> Problem to work on
The output must start at the line containing "f_number: 1.78" in the records below and stop at the last line, matching each line exactly and leaving out every picture.

Collection entries:
▬▬▬

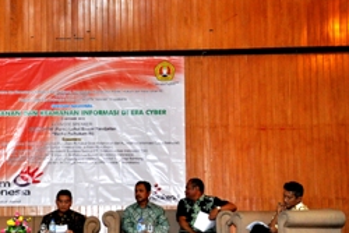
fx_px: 911
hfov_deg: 21.3
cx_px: 54
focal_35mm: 94
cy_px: 128
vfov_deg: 14.6
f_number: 5
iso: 1600
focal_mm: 35
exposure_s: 1/60
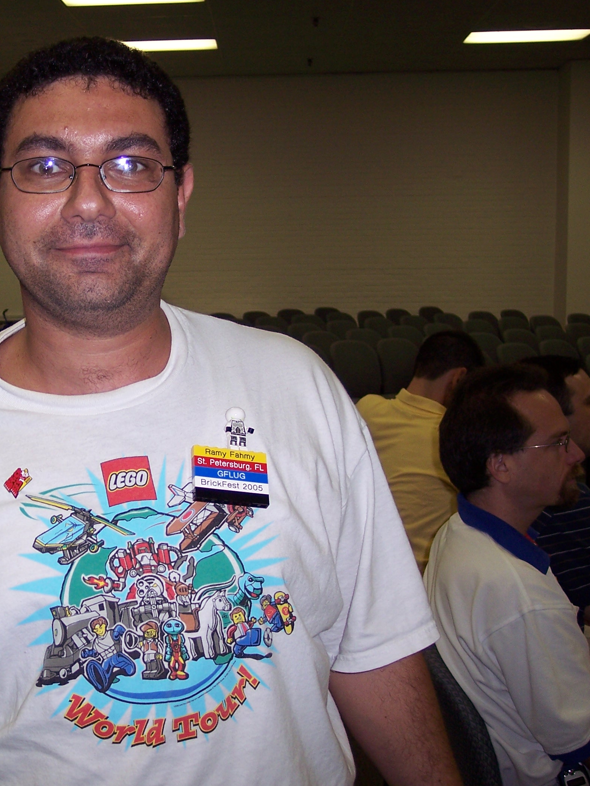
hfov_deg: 26.8
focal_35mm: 53
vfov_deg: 36.2
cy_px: 394
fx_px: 1205
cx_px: 83
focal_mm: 8
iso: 100
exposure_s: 1/60
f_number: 2.8
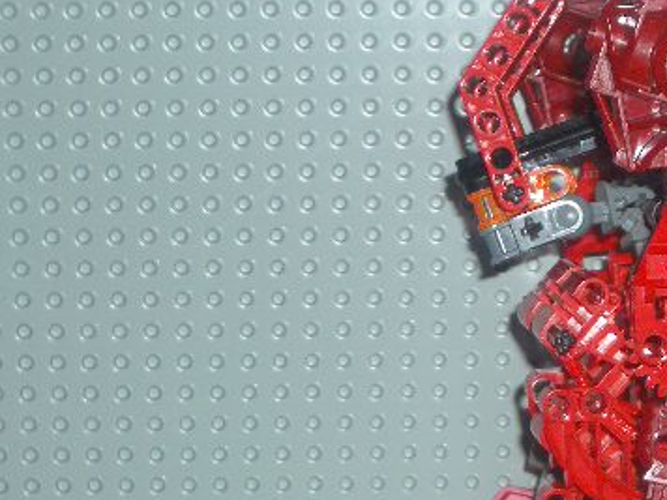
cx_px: 540
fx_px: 2563
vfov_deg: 11.1
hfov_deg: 14.7
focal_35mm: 133
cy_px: 399
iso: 100
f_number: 3.9
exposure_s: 1/60
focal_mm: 12.2
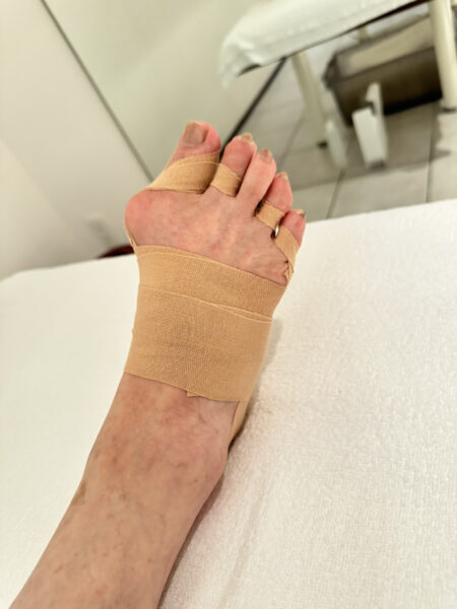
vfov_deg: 71.6
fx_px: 422
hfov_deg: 56.8
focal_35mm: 24
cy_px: 304
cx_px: 228
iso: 800
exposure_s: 1/33
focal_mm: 6.86
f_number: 1.78
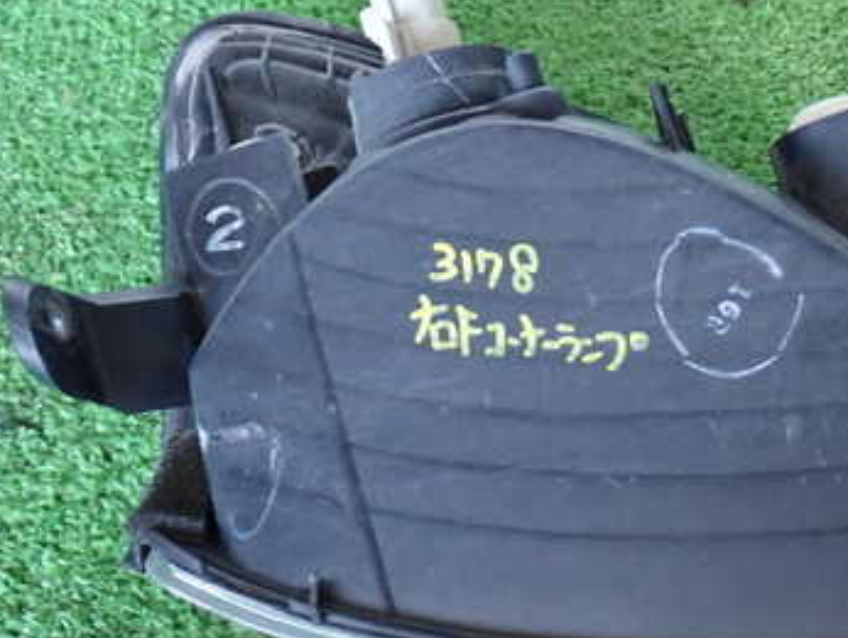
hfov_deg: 27.1
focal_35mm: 71
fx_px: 1741
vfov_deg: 20.7
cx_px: 600
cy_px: 334
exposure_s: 1/40
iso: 640
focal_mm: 7.31
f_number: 2.8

▬▬▬

> Result of the task
f_number: 1.78
hfov_deg: 27.1
focal_35mm: 71
fx_px: 1741
vfov_deg: 20.7
cx_px: 600
cy_px: 334
exposure_s: 1/40
iso: 640
focal_mm: 7.31
f_number: 2.8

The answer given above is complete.